◆ SET TASK: In the records, rewrite the lines starting at the one containing "pose: elev=158.9 azim=254.5" and ending at the one containing "Dot at: (253, 317)", swapping "dist" for "distance" and keeping everything else unchanged. Leave the pictures out of your answer.

◆ ROWS:
:::::

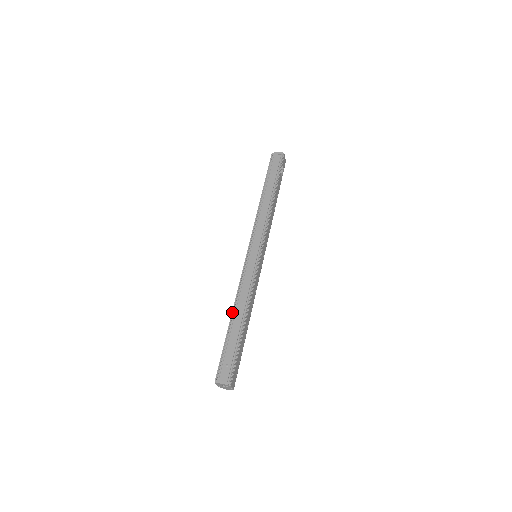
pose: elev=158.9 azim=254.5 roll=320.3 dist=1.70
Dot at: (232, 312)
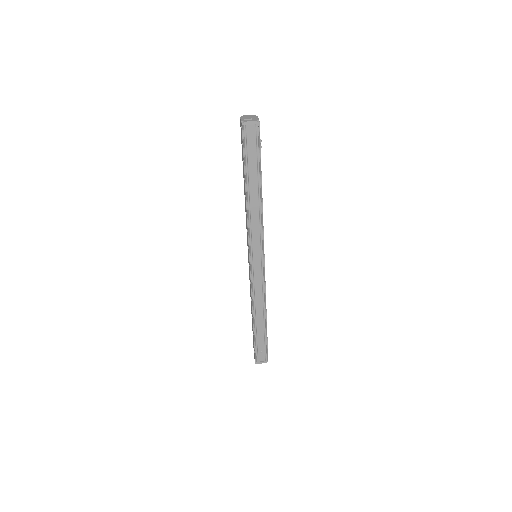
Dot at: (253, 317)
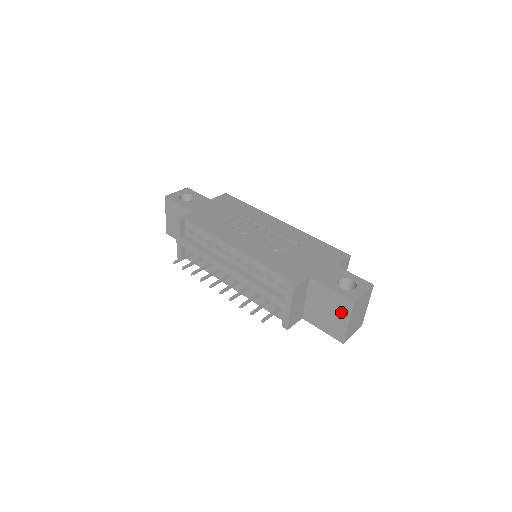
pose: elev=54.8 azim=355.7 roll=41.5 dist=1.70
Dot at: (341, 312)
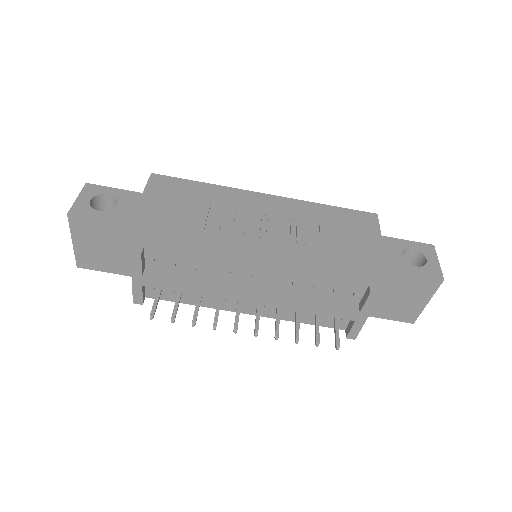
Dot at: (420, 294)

:::::

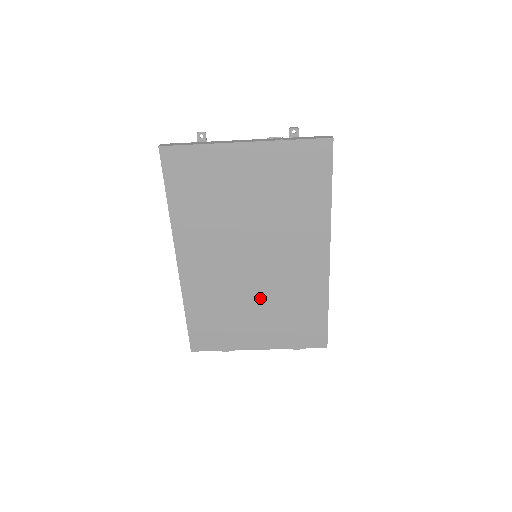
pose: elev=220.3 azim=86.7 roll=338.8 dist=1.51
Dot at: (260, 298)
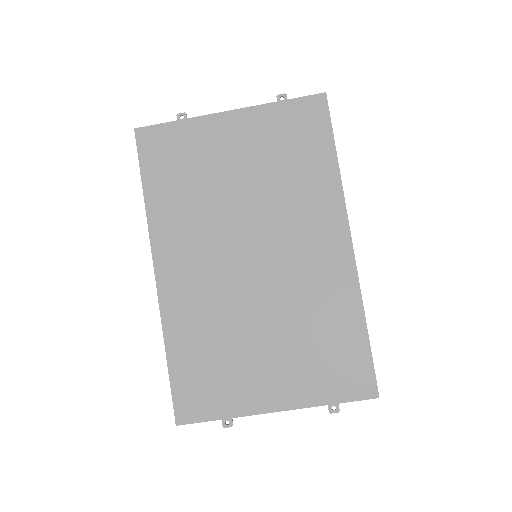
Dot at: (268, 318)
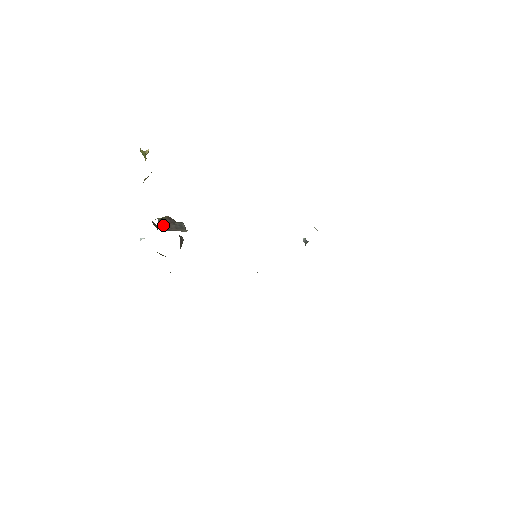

:::::

◆ TASK OUTPUT:
pose: elev=158.9 azim=254.5 roll=320.3 distance=1.70
Dot at: (232, 312)
Dot at: (253, 317)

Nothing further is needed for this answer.